Boxing Day Books

“Books for any age group as long as the language is delicious and the book has a soul.”

 

Elaine Marie Alphin


Author: Ghost Cadet


Elaine Marie Alphin is the award-winning author of more than thirty books for children and young adults. Although she specializes in fiction, she has published many nonfiction titles. Ghost Cadet, her first published book, combines vivid imagination with meticulous research—and with changes in her personal life.

    

A history major from Rice University, Elaine married into a Southern family in 1982 and discovered that she would have to re-learn a lot of history she thought she already knew. But her husband, Ltc. Arthur B. Alphin, has always been her greatest supporter, believing that she would succeed as an author long before she ever had a novel published. With that sort of encouragement, Elaine was delighted to learn to see the War Between the States through Southern eyes, and Ghost Cadet was the first result of several ghost stories about the War.


Alphin is noted for writing historical fiction and psychological thrillers. Visit her at elainemariealphin.com.

 

An eerie anecdote from the author:


Sometimes history is even stranger than a writer's imagination. When I began writing Ghost Cadet, I wondered why a boy who died in the Battle of New Market might be a ghost. I decided that it would be because he had lost something at the battlefield--something so precious that he couldn't rest until it was found. What could be so precious? I asked my husband, who comes from an old Virginia family, and he immediately suggested a family watch. I liked the idea, and that became my fictional ghost's motivation.

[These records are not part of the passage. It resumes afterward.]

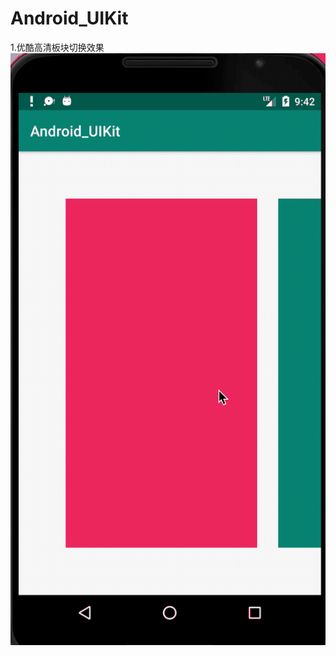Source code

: # Android_UIKit
1.优酷高清板块切换效果
![Alt text](https://github.com/pj0579/Android_UIKit/blob/master/2020-03-17%2009-42-44.2020-03-17%2009_43_21.gif?raw=true)
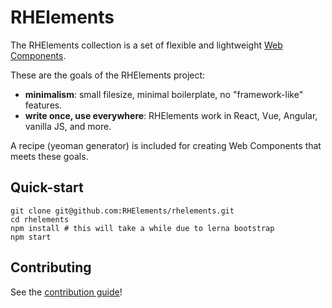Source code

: # RHElements

The RHElements collection is a set of flexible and lightweight [Web Components][wc].

These are the goals of the RHElements project:

 - **minimalism**: small filesize, minimal boilerplate, no "framework-like" features.
 - **write once, use everywhere**: RHElements work in React, Vue, Angular, vanilla JS, and more.

A recipe (yeoman generator) is included for creating Web Components that meets these goals.

## Quick-start

    git clone git@github.com:RHElements/rhelements.git
    cd rhelements
    npm install # this will take a while due to lerna bootstrap
    npm start

## Contributing

See the [contribution guide][contrib]!

[lerna]: https://lernajs.io/
[lerna-bs]: https://github.com/lerna/lerna#bootstrap
[npmorg]: https://www.npmjs.com/org/rhelements
[npmscripts]: https://docs.npmjs.com/misc/scripts
[wc]: https://developer.mozilla.org/en-US/docs/Web/Web_Components
[contrib]: CONTRIBUTING.md
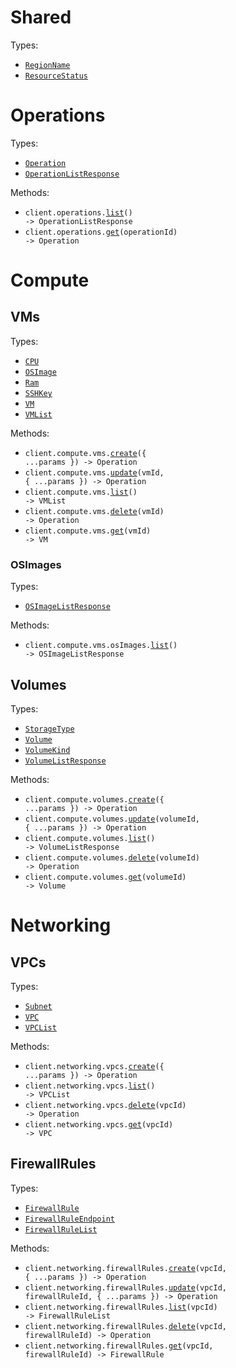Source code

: # Shared

Types:

- <code><a href="./src/resources/shared.ts">RegionName</a></code>
- <code><a href="./src/resources/shared.ts">ResourceStatus</a></code>

# Operations

Types:

- <code><a href="./src/resources/operations.ts">Operation</a></code>
- <code><a href="./src/resources/operations.ts">OperationListResponse</a></code>

Methods:

- <code title="get /operations">client.operations.<a href="./src/resources/operations.ts">list</a>() -> OperationListResponse</code>
- <code title="get /operations/{operation_id}">client.operations.<a href="./src/resources/operations.ts">get</a>(operationId) -> Operation</code>

# Compute

## VMs

Types:

- <code><a href="./src/resources/compute/vms/vms.ts">CPU</a></code>
- <code><a href="./src/resources/compute/vms/vms.ts">OSImage</a></code>
- <code><a href="./src/resources/compute/vms/vms.ts">Ram</a></code>
- <code><a href="./src/resources/compute/vms/vms.ts">SSHKey</a></code>
- <code><a href="./src/resources/compute/vms/vms.ts">VM</a></code>
- <code><a href="./src/resources/compute/vms/vms.ts">VMList</a></code>

Methods:

- <code title="post /compute/vms">client.compute.vms.<a href="./src/resources/compute/vms/vms.ts">create</a>({ ...params }) -> Operation</code>
- <code title="patch /compute/vms/{vm_id}">client.compute.vms.<a href="./src/resources/compute/vms/vms.ts">update</a>(vmId, { ...params }) -> Operation</code>
- <code title="get /compute/vms">client.compute.vms.<a href="./src/resources/compute/vms/vms.ts">list</a>() -> VMList</code>
- <code title="delete /compute/vms/{vm_id}">client.compute.vms.<a href="./src/resources/compute/vms/vms.ts">delete</a>(vmId) -> Operation</code>
- <code title="get /compute/vms/{vm_id}">client.compute.vms.<a href="./src/resources/compute/vms/vms.ts">get</a>(vmId) -> VM</code>

### OSImages

Types:

- <code><a href="./src/resources/compute/vms/os-images.ts">OSImageListResponse</a></code>

Methods:

- <code title="get /compute/vms/os_images">client.compute.vms.osImages.<a href="./src/resources/compute/vms/os-images.ts">list</a>() -> OSImageListResponse</code>

## Volumes

Types:

- <code><a href="./src/resources/compute/volumes.ts">StorageType</a></code>
- <code><a href="./src/resources/compute/volumes.ts">Volume</a></code>
- <code><a href="./src/resources/compute/volumes.ts">VolumeKind</a></code>
- <code><a href="./src/resources/compute/volumes.ts">VolumeListResponse</a></code>

Methods:

- <code title="post /compute/volumes">client.compute.volumes.<a href="./src/resources/compute/volumes.ts">create</a>({ ...params }) -> Operation</code>
- <code title="patch /compute/volumes/{volume_id}">client.compute.volumes.<a href="./src/resources/compute/volumes.ts">update</a>(volumeId, { ...params }) -> Operation</code>
- <code title="get /compute/volumes">client.compute.volumes.<a href="./src/resources/compute/volumes.ts">list</a>() -> VolumeListResponse</code>
- <code title="delete /compute/volumes/{volume_id}">client.compute.volumes.<a href="./src/resources/compute/volumes.ts">delete</a>(volumeId) -> Operation</code>
- <code title="get /compute/volumes/{volume_id}">client.compute.volumes.<a href="./src/resources/compute/volumes.ts">get</a>(volumeId) -> Volume</code>

# Networking

## VPCs

Types:

- <code><a href="./src/resources/networking/vpcs.ts">Subnet</a></code>
- <code><a href="./src/resources/networking/vpcs.ts">VPC</a></code>
- <code><a href="./src/resources/networking/vpcs.ts">VPCList</a></code>

Methods:

- <code title="post /networking/vpcs">client.networking.vpcs.<a href="./src/resources/networking/vpcs.ts">create</a>({ ...params }) -> Operation</code>
- <code title="get /networking/vpcs">client.networking.vpcs.<a href="./src/resources/networking/vpcs.ts">list</a>() -> VPCList</code>
- <code title="delete /networking/vpcs/{vpc_id}">client.networking.vpcs.<a href="./src/resources/networking/vpcs.ts">delete</a>(vpcId) -> Operation</code>
- <code title="get /networking/vpcs/{vpc_id}">client.networking.vpcs.<a href="./src/resources/networking/vpcs.ts">get</a>(vpcId) -> VPC</code>

## FirewallRules

Types:

- <code><a href="./src/resources/networking/firewall-rules.ts">FirewallRule</a></code>
- <code><a href="./src/resources/networking/firewall-rules.ts">FirewallRuleEndpoint</a></code>
- <code><a href="./src/resources/networking/firewall-rules.ts">FirewallRuleList</a></code>

Methods:

- <code title="post /networking/vpcs/{vpc_id}/firewall_rules">client.networking.firewallRules.<a href="./src/resources/networking/firewall-rules.ts">create</a>(vpcId, { ...params }) -> Operation</code>
- <code title="patch /networking/vpcs/{vpc_id}/firewall_rules/{firewall_rule_id}">client.networking.firewallRules.<a href="./src/resources/networking/firewall-rules.ts">update</a>(vpcId, firewallRuleId, { ...params }) -> Operation</code>
- <code title="get /networking/vpcs/{vpc_id}/firewall_rules">client.networking.firewallRules.<a href="./src/resources/networking/firewall-rules.ts">list</a>(vpcId) -> FirewallRuleList</code>
- <code title="delete /networking/vpcs/{vpc_id}/firewall_rules/{firewall_rule_id}">client.networking.firewallRules.<a href="./src/resources/networking/firewall-rules.ts">delete</a>(vpcId, firewallRuleId) -> Operation</code>
- <code title="get /networking/vpcs/{vpc_id}/firewall_rules/{firewall_rule_id}">client.networking.firewallRules.<a href="./src/resources/networking/firewall-rules.ts">get</a>(vpcId, firewallRuleId) -> FirewallRule</code>
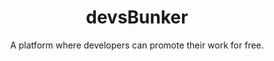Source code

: <h1 align="center">devsBunker</h1>
<p align="center">A platform where developers can promote their work for free.</p>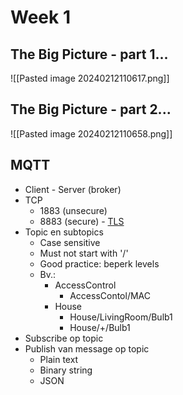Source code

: # Week 1
## The Big Picture - part 1...
![[Pasted image 20240212110617.png]]
## The Big Picture - part 2...
![[Pasted image 20240212110658.png]]
## MQTT
- Client - Server (broker)
- TCP
	- 1883 (unsecure)
	- 8883 (secure) - [TLS](https://nl.wikipedia.org/wiki/Transport_Layer_Security)
- Topic en subtopics
	- Case sensitive
	- Must not start with '/'
	- Good practice: beperk levels
	- Bv.:
		- AccessControl
			- AccessContol/MAC
		- House 
			- House/LivingRoom/Bulb1
			- House/+/Bulb1
- Subscribe op topic
- Publish van message op topic
	- Plain text
	- Binary string
	- JSON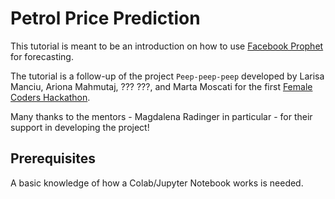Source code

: # Petrol Price Prediction
This tutorial is meant to be an introduction on how to use [Facebook Prophet](https://facebook.github.io/prophet/) for forecasting.

The tutorial is a follow-up of the project `Peep-peep-peep` developed by Larisa Manciu, Ariona Mahmutaj, ??? ???, and Marta Moscati for the first [Female Coders Hackathon](https://www.meetup.com/female-coders-linz/events/286136444/).

Many thanks to the mentors - Magdalena Radinger in particular - for their support in developing the project!

## Prerequisites
A basic knowledge of how a Colab/Jupyter Notebook works is needed. 
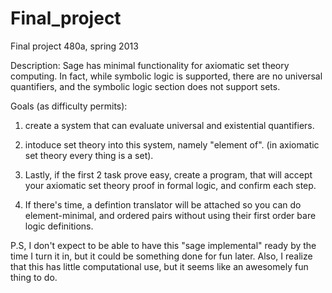 Final_project
=============

Final project 480a, spring 2013

Description:
Sage has minimal functionality for axiomatic set theory computing. In fact, while symbolic logic is supported, there are no universal quantifiers, and the symbolic logic section does not support sets. 

Goals (as difficulty permits):


1. create a system that can evaluate universal and existential quantifiers.

2. intoduce set theory into this system, namely "element of". (in axiomatic set theory every thing is a set).

3. Lastly, if the first 2 task prove easy, create a program, that will accept your axiomatic set theory proof in formal logic, and confirm each step.

4. If there's time, a defintion translator will be attached so you can do element-minimal, and ordered pairs without using their first order bare logic definitions.

P.S, I don't expect to be able to have this "sage implemental" ready by the time I turn it in, but it could be something done for fun later. Also, I realize that this has little computational use, but it seems like an awesomely fun thing to do.

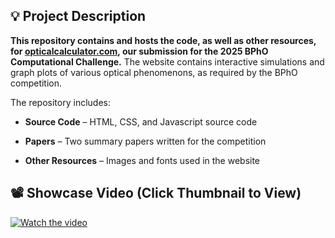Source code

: ## 💡 Project Description

**This repository contains and hosts the code, as well as other resources, for <a href="https://opticalcalculator.com" target="_blank">opticalcalculator.com</a>, our submission for the 2025 BPhO Computational Challenge.**
The website contains interactive simulations and graph plots of various optical phenomenons, as required by the BPhO competition.


The repository includes:

- **Source Code** – HTML, CSS, and Javascript source code

- **Papers** – Two summary papers written for the competition

- **Other Resources** – Images and fonts used in the website

## 📽️ Showcase Video (Click Thumbnail to View)

[![Watch the video](assets/images/Thumbnail.png)](https://youtu.be/TAXB8t-l2-Q)
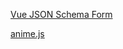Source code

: [Vue JSON Schema Form](https://github.com/lljj-x/vue-json-schema-form)

[anime.js](https://github.com/juliangarnier/anime/)
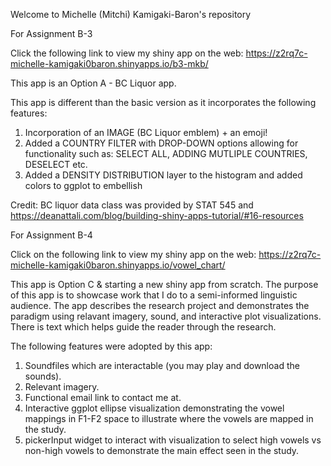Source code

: 
Welcome to Michelle (Mitchi) Kamigaki-Baron's repository 

For Assignment B-3

Click the following link to view my shiny app on the web:
https://z2rq7c-michelle-kamigaki0baron.shinyapps.io/b3-mkb/

This app is an Option A - BC Liquor app.

This app is different than the basic version as it incorporates the following features: 
1) Incorporation of an IMAGE (BC Liquor emblem) + an emoji! 
2) Added a COUNTRY FILTER with DROP-DOWN options allowing for functionality such as: SELECT ALL, ADDING MUTLIPLE COUNTRIES, DESELECT etc. 
3) Added a DENSITY DISTRIBUTION layer to the histogram and added colors to ggplot to embellish 

Credit: BC liquor data class was provided by STAT 545 and https://deanattali.com/blog/building-shiny-apps-tutorial/#16-resources

For Assignment B-4

Click on the following link to view my shiny app on the web: 
https://z2rq7c-michelle-kamigaki0baron.shinyapps.io/vowel_chart/

This app is Option C & starting a new shiny app from scratch. 
The purpose of this app is to showcase work that I do to a semi-informed linguistic audience. 
The app describes the research project and demonstrates the paradigm using relavant imagery, sound, and interactive plot visualizations. There is text which helps guide the reader through the research.

The following features were adopted by this app: 
1) Soundfiles which are interactable (you may play and download the sounds). 
2) Relevant imagery.
3) Functional email link to contact me at.
4) Interactive ggplot ellipse visualization demonstrating the vowel mappings in F1-F2 space to illustrate where the vowels are mapped in the study. 
5) pickerInput widget to interact with visualization to select high vowels vs non-high vowels to demonstrate the main effect seen in the study.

I chose Cadet McDowell to become the ghost in my story because he died close to where I wanted to hide the watch, and because he was one of the youngest cadets who fell in the battle. The cadet on the book cover is an actual reprint of a picture of the real Cadet McDowell. Then I got a chance to go to the Virginia Military Institute and read Cadet McDowell's family letters, and I got a startling surprise.


Cadet McDowell's father wrote to the Virginia Military Institute grieving for his son and giving instructions for the return of his son's belongings, including his gold watch. The next letter said that the watch had not been returned. To my amazement, the real Cadet McDowell had actually owned a gold pocket watch, and that watch disappeared as of the Battle of New Market. It has never been found.